§ PASSAGE SHOWN
Object
The correlations between functional deficits, the magnitude of compression, and the role of sustained compression during traumatic spinal cord injury remain largely unknown. Thus, the functional outcome of this type of injury with or without surgical intervention is rather unpredictable. To elucidate how severity and duration of compression affect cord function, the authors have developed a method to study electrophysiological characteristics and axonal membrane damage in white matter from guinea pig spinal cord.
Methods
Ventral white matter strips isolated from adult guinea pigs were compressed by a compression rod at a level of either 60 or 80% and held briefly, for 30 minutes, or for 60 minutes. In half the experimental groups, a decompression phase consisting of probe withdrawal and 30 minutes of recovery was also applied. For all cord samples, functional response was continuously monitored through compound action potential (CAP) recording. In addition, axonal membrane damage was assessed by a horseradish peroxidase (HRP) exclusion assay.

§ Collected data entries
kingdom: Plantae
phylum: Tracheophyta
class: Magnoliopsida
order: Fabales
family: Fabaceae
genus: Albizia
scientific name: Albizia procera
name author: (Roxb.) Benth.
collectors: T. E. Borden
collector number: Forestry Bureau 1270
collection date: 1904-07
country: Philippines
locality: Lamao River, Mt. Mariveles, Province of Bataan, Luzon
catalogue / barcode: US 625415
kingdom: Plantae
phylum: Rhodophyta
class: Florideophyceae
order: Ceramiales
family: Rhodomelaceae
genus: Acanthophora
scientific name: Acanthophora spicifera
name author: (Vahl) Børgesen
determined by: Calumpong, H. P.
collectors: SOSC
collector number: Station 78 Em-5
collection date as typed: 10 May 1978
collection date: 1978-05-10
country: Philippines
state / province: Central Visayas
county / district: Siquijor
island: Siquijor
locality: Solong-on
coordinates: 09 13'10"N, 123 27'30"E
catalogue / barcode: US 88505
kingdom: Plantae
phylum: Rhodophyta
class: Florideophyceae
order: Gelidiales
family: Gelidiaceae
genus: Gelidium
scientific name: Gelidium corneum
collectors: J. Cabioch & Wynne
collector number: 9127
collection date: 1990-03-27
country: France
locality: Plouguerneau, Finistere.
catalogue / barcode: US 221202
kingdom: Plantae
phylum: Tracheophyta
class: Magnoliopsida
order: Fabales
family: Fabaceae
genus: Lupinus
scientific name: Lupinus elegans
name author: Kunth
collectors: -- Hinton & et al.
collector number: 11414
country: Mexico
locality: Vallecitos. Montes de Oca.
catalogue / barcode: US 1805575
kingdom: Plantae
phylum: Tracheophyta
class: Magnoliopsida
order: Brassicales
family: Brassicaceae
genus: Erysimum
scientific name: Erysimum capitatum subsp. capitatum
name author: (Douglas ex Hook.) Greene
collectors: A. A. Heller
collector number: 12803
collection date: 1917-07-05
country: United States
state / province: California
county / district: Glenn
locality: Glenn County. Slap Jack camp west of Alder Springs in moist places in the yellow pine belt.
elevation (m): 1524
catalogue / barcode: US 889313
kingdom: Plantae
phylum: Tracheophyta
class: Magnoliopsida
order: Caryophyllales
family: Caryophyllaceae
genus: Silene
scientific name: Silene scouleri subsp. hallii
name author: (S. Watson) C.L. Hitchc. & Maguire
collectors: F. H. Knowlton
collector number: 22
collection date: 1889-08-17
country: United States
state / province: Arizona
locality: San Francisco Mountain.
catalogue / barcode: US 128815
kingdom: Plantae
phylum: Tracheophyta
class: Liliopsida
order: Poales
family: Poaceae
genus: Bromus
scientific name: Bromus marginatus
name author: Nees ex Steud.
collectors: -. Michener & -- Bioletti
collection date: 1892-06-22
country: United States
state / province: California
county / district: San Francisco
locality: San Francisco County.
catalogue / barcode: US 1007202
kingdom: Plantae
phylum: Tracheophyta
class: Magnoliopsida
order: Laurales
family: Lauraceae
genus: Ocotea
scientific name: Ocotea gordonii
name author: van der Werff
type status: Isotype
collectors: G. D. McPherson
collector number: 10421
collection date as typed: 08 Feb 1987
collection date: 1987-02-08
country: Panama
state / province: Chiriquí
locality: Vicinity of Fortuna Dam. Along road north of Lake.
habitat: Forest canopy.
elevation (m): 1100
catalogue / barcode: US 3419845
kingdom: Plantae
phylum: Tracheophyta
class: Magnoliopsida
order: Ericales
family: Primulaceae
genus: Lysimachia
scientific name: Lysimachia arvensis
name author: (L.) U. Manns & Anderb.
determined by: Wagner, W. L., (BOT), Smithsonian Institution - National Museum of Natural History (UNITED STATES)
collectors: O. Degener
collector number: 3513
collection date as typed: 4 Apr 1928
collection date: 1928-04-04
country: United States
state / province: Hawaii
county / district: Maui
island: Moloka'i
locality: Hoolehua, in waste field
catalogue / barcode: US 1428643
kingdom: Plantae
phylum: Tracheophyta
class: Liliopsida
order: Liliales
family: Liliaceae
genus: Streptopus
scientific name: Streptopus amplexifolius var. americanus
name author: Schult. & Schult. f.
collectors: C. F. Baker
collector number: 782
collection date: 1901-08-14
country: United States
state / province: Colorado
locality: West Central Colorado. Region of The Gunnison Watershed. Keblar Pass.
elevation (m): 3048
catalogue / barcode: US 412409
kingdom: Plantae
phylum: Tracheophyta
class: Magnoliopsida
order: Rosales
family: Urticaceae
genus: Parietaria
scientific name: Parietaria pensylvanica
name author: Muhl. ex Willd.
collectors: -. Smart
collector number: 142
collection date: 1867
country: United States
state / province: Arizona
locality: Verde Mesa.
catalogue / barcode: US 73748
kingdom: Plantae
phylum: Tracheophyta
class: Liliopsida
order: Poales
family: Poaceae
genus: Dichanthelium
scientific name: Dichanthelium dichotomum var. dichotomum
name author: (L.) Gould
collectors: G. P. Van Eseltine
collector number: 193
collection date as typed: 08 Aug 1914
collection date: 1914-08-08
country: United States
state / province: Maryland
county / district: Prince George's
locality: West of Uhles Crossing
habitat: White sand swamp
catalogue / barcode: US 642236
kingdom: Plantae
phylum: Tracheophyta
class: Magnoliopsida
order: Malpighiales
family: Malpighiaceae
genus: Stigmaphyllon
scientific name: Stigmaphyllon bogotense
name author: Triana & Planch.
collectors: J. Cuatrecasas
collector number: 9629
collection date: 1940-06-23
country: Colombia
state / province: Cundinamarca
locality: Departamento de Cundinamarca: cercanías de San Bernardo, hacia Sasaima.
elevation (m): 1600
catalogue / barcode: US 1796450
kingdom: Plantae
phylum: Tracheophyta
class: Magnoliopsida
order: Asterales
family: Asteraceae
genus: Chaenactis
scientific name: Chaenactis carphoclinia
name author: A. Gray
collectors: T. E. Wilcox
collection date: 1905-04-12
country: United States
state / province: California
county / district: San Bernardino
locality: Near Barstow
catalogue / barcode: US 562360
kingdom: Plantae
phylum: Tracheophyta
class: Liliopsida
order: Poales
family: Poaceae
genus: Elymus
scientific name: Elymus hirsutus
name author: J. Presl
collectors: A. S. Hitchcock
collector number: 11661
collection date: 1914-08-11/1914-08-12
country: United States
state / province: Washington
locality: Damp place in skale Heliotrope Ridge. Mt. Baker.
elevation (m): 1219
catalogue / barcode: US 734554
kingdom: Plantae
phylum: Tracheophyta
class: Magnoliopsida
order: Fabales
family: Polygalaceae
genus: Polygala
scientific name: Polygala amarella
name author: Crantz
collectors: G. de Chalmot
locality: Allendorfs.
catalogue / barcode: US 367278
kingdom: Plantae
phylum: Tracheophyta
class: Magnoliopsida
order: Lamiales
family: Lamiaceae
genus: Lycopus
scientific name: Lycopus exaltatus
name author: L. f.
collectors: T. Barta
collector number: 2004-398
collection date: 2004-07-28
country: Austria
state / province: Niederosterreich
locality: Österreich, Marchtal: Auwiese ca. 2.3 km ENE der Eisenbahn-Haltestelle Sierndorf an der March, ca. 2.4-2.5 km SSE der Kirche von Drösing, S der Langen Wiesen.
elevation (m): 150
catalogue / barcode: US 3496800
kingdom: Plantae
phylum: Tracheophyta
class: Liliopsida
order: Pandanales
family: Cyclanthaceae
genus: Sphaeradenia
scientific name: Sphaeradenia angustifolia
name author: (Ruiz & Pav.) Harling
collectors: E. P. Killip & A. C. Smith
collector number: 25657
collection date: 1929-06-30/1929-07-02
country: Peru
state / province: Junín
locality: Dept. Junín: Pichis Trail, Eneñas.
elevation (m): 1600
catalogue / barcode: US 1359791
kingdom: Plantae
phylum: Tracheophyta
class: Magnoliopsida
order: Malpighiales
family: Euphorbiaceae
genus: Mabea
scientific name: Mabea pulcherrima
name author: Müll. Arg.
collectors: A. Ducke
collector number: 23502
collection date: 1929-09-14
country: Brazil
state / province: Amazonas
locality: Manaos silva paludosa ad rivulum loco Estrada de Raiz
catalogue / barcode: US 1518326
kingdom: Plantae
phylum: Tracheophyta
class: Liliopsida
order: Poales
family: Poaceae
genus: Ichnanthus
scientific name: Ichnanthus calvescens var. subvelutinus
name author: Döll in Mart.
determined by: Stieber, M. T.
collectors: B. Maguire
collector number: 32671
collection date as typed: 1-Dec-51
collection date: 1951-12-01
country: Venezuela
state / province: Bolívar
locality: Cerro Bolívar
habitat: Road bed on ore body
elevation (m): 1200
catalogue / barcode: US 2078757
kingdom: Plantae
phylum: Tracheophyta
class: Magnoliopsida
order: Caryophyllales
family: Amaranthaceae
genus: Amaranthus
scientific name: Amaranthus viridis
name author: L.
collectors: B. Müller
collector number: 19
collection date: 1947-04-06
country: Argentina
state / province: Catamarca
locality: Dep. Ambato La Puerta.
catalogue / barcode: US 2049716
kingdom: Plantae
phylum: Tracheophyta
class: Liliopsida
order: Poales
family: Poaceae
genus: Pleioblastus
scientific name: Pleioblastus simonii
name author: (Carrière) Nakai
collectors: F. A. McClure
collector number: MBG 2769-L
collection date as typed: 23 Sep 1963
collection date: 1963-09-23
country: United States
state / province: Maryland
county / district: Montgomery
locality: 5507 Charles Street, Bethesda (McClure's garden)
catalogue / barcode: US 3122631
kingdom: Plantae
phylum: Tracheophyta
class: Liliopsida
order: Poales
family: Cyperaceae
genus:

§ ASSIGNED TASK
In the passage on spinal cord compression, how was axonal membrane damage assessed?

§ RESPONSE
It was assessed by a horseradish peroxidase (HRP) exclusion assay.